> Source data:
BEGIN
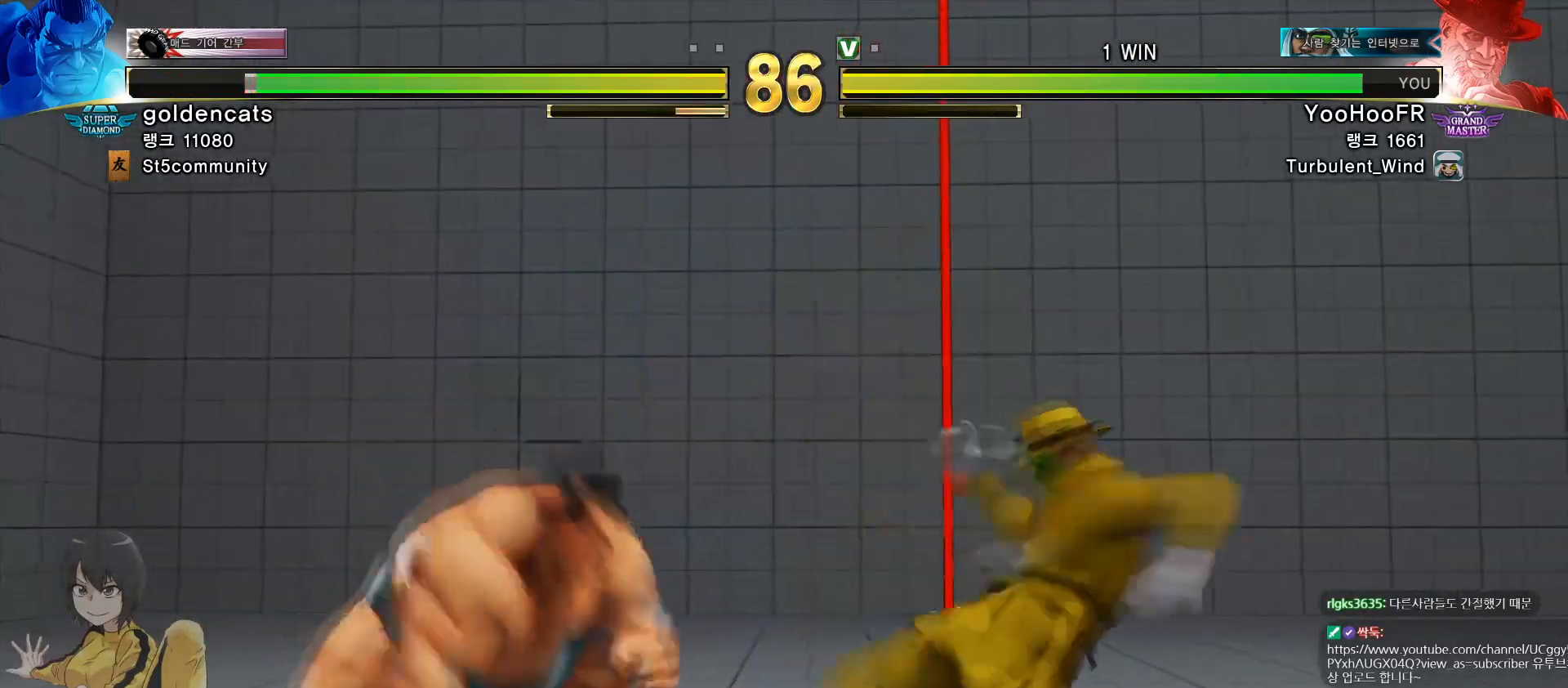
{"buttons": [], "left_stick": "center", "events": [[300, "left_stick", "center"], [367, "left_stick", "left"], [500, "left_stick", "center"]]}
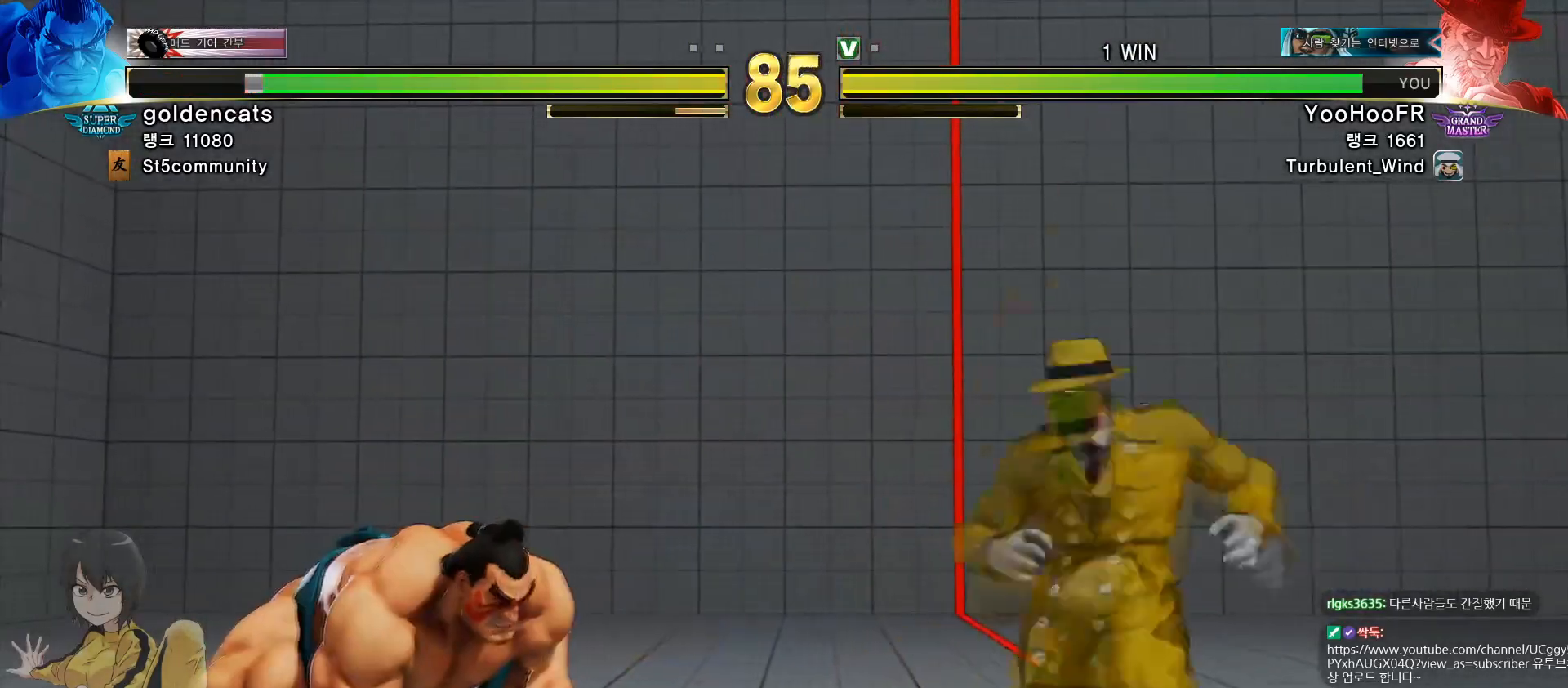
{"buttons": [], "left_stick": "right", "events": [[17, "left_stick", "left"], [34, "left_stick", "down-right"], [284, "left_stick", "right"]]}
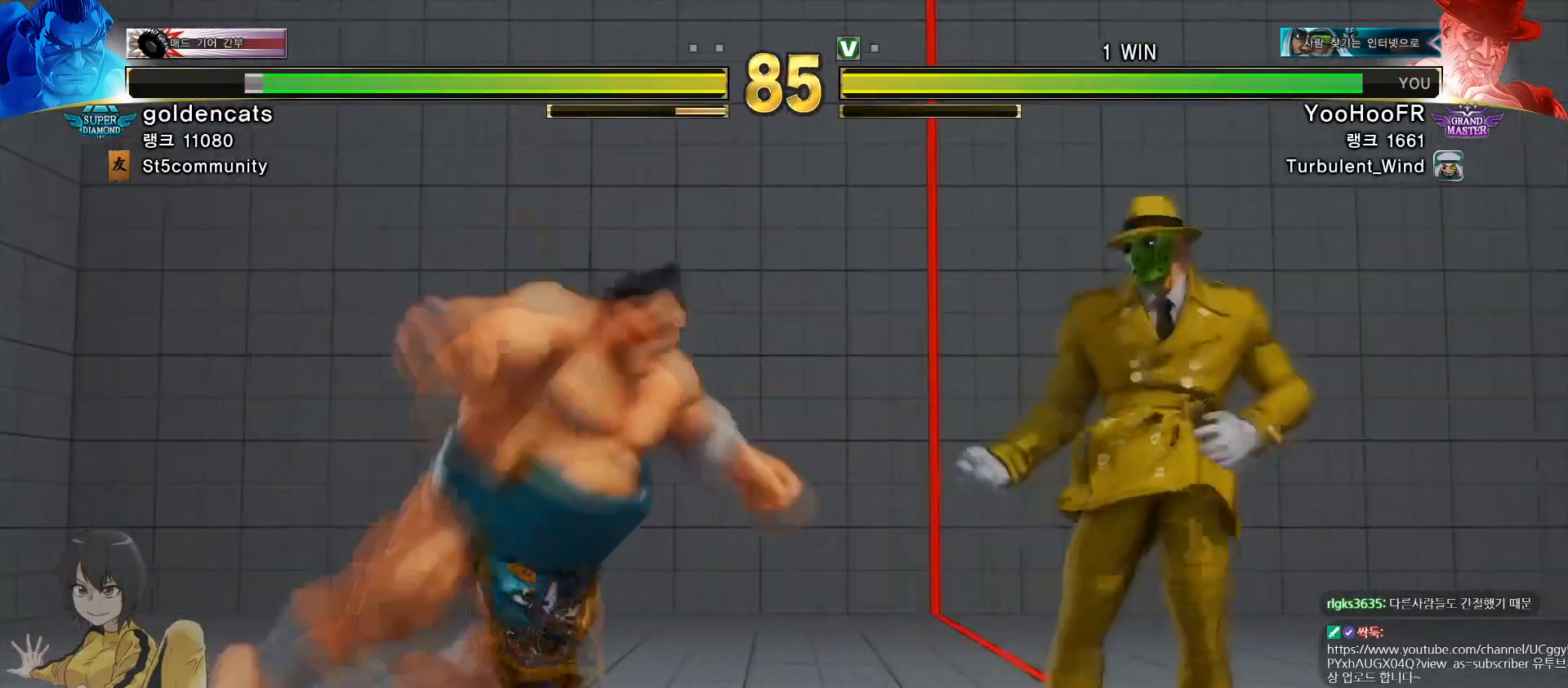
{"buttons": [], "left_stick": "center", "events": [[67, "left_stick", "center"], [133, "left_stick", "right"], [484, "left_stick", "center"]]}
END
State how many lines in the listing above contain the string "right". Include no other words.

> Solution to this task: 2